Fulfilling the third installment in the on-going project to write a five-volume history of cinema in the Philippines, Nick Deocampo’s soon-to-be-published Eiga: Cinema in the Philippines during World War II covers one of the most understudied periods in Philippine film history—the Japanese war period.
Starting with the anticipation that came with the rumored plan to invade the Philippines by the Japanese military forces, this book details the period before Japanese planes decimated U.S. air defenses, signaling the start of a three-year military occupation that climaxed in a bloody end. Little-known facts gathered from primary sources in the Japanese and American film archives provide a picture of a nascent national cinema struggling to assert itself despite the hegemonic presence of Hollywood and how this young cinema was forced to take a different path towards western de-colonization under the Japanese military regime.
Despite the propaganda behind all the Japanese cultural maneuvers, the struggle for a national liberation becomes a convincing narrative coming out of the period, however happening outside the realm of film production as no Filipino anti-war film was produced at this time. Instead, the book shows how, even in the darkest moment of colonial aggression, desire to attain a national identity persisted. Although only a few films were made by the Japanese with local collaboration, the book offers a new way of looking at Filipinos torn between the grip of western colonial influence and the lure of Japanese anti-west rhetoric. How this tension would impact on the growth of a national cinema that develops after the war provides an intriguing conclusion to this book.
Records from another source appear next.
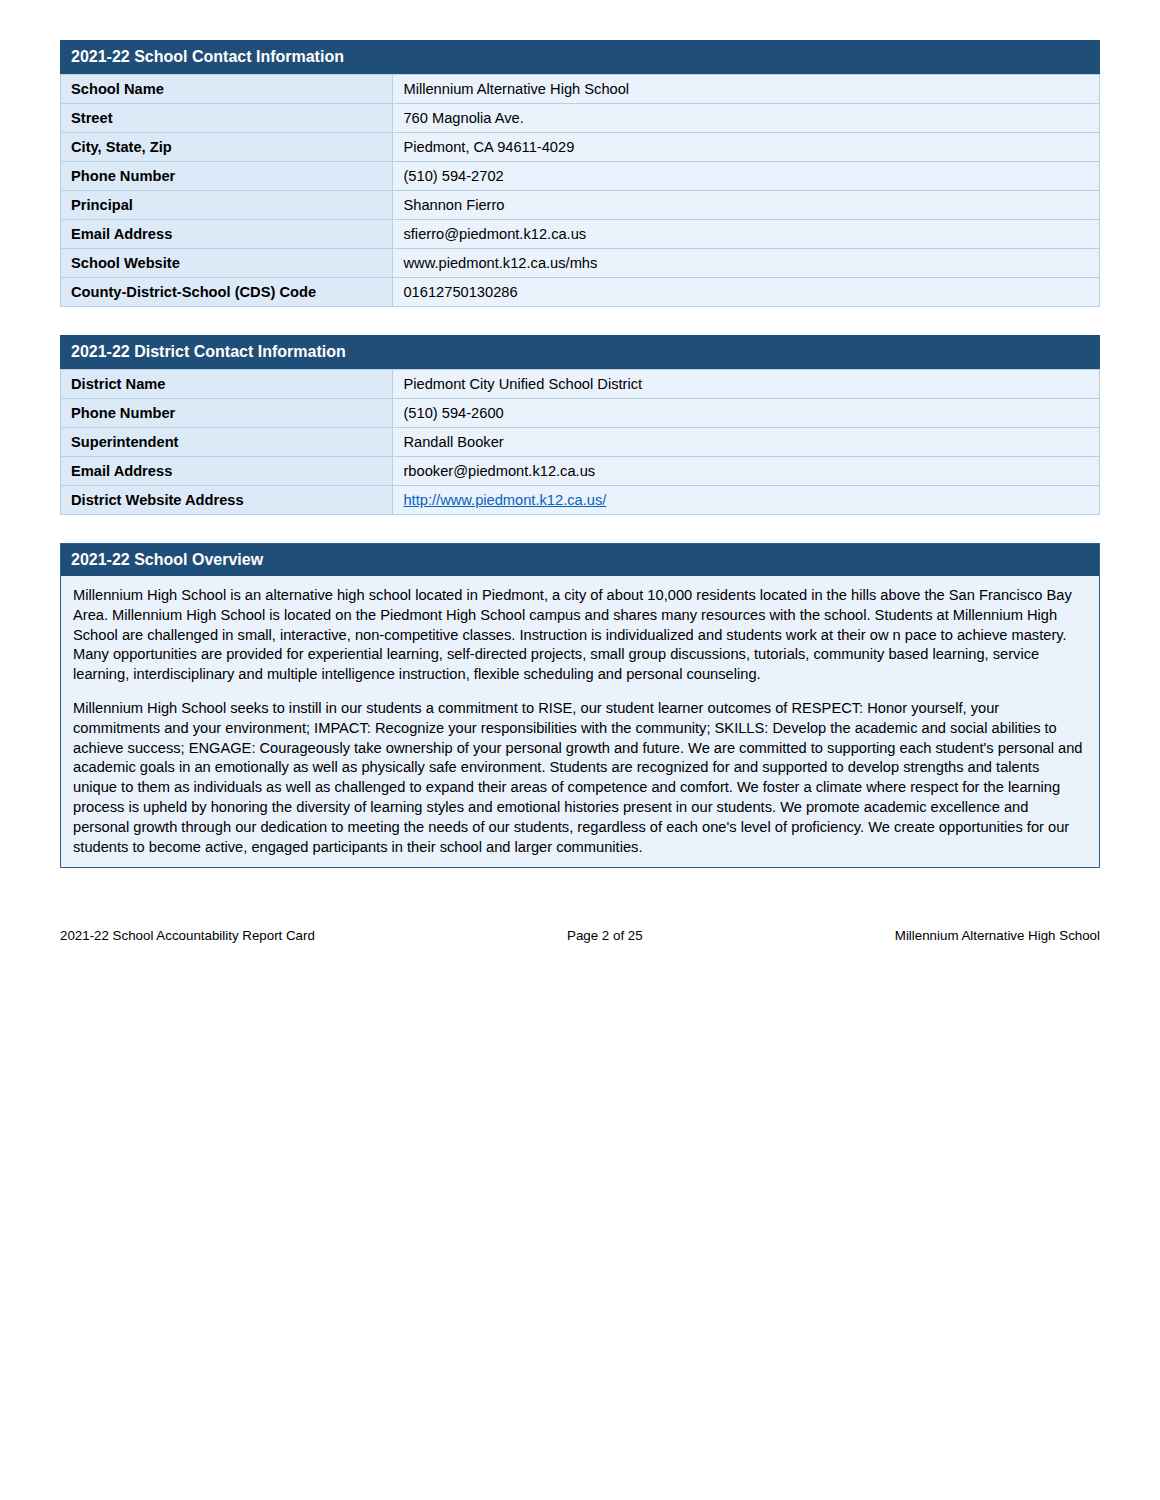2021-22 School Contact Information
| School Name | Millennium Alternative High School |
| Street | 760 Magnolia Ave. |
| City, State, Zip | Piedmont, CA 94611-4029 |
| Phone Number | (510) 594-2702 |
| Principal | Shannon Fierro |
| Email Address | sfierro@piedmont.k12.ca.us |
| School Website | www.piedmont.k12.ca.us/mhs |
| County-District-School (CDS) Code | 01612750130286 |
2021-22 District Contact Information
| District Name | Piedmont City Unified School District |
| Phone Number | (510) 594-2600 |
| Superintendent | Randall Booker |
| Email Address | rbooker@piedmont.k12.ca.us |
| District Website Address | http://www.piedmont.k12.ca.us/ |
2021-22 School Overview
Millennium High School is an alternative high school located in Piedmont, a city of about 10,000 residents located in the hills above the San Francisco Bay Area. Millennium High School is located on the Piedmont High School campus and shares many resources with the school. Students at Millennium High School are challenged in small, interactive, non-competitive classes. Instruction is individualized and students work at their ow n pace to achieve mastery. Many opportunities are provided for experiential learning, self-directed projects, small group discussions, tutorials, community based learning, service learning, interdisciplinary and multiple intelligence instruction, flexible scheduling and personal counseling.
Millennium High School seeks to instill in our students a commitment to RISE, our student learner outcomes of RESPECT: Honor yourself, your commitments and your environment; IMPACT: Recognize your responsibilities with the community; SKILLS: Develop the academic and social abilities to achieve success; ENGAGE: Courageously take ownership of your personal growth and future. We are committed to supporting each student's personal and academic goals in an emotionally as well as physically safe environment. Students are recognized for and supported to develop strengths and talents unique to them as individuals as well as challenged to expand their areas of competence and comfort. We foster a climate where respect for the learning process is upheld by honoring the diversity of learning styles and emotional histories present in our students. We promote academic excellence and personal growth through our dedication to meeting the needs of our students, regardless of each one's level of proficiency. We create opportunities for our students to become active, engaged participants in their school and larger communities.
2021-22 School Accountability Report Card Page 2 of 25 Millennium Alternative High School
Origins and Shadows: Early Cinema in Asia
A ground-breaking collection of writings tracing the historical evolution of motion pictures during the time when Asia was once veiled under Western colonial rule. Asian and Western scholars contribute to account for the journey cinema has taken from the time of its introduction in the region in 1896 and how it developed to become the multi-faceted national cinemas that Asia is known to have today.